IEEE-754 add: composing the stages
The threshold network ships separate float16.unpack, float16.add, float16.normalize, and float16.pack (and the float32.* siblings). Each is an independent threshold-logic subcircuit with its own external ports.
What you actually get from each stage
| Stage | Inputs | Outputs |
|---|---|---|
float16.unpack |
1 generic input bit | 16 bit0..bit15 outputs (sign / exp / mantissa fields) |
float16.add |
5 exp_a + 5 exp_b + 5 generic input bits = 15 inputs |
499 outputs covering align, exp_diff, mant_add, mant_sub, mant_select, sign_xor stages |
float16.normalize |
2 generic input bits | 356 outputs covering exp_adj and mantissa-shift stages |
float16.pack |
1 generic input bit | 16 bit0..bit15 outputs (assembled IEEE-754 word) |
Use python -m safetensors2verilog ... --circuit float16.<stage> --inspect to print the live contract for any stage from the variant you're using.

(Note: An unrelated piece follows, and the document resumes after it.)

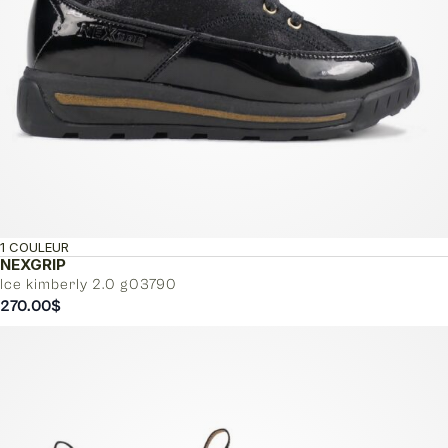
1 COULEUR
NEXGRIP
Ice kimberly 2.0 g03790
270.00
$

What's missing for a single composed block
None of the four stages exposes ports named in a way that says "I produce the operand the next stage consumes." float16.unpack outputs float16.unpack.bit0..15; float16.add consumes $float16_exp_a[0..4] and an opaque $input[0..4]. The wire-up between unpack and add is not encoded in the safetensors metadata. It exists only in the original construction code at build.py and in the gate-fitness harness at eval.py.
Two consequences:
- Subcircuit extraction works, but each stage compiles to a standalone module whose bit-bag inputs and outputs need a hand-written wrapper to chain.
- A single
float16.add_fullVerilog block that runs the complete IEEE-754 pipeline for a 16-bit operand pair is not derivable from the published safetensors files alone.
The intended path forward
The right fix is in build.py: when generating each float stage, register the inter-stage signal IDs so that, e.g., float16.unpack.bit15 (sign of a) and float16.add.sign_a are the same signal in the global registry, with metadata that exposes the per-stage contract by role (sign_a, exp_a, mant_a) rather than by ad-hoc port name. The schema-versioned metadata from safetensors2verilog's frontend (see core.SIGNAL_REGISTRY_SCHEMA_VERSION_LATEST) is the place to land this.
Once that is in place, safetensors2verilog --circuit float16.add_full would emit a single composed top-level module by walking the now-explicit cross-stage wiring. The dependency-closure extractor already does the heavy lifting; it currently produces correct output for any circuit whose internal wiring is already explicit (e.g. arithmetic.ripplecarry8bit).
Workaround today
For end-to-end float16-add evaluation, run the existing gate-level fitness suite which exercises the composed pipeline through Python eval:
python eval_all.py variants/neural_alu8.safetensors --debug 2>&1 | grep -A 20 "FLOAT16 ADD"
For Verilog-side experimentation, pick one stage at a time and feed it driven testbench inputs that match the role each port plays in the original pipeline (read off build.py's infer_* routines for that stage).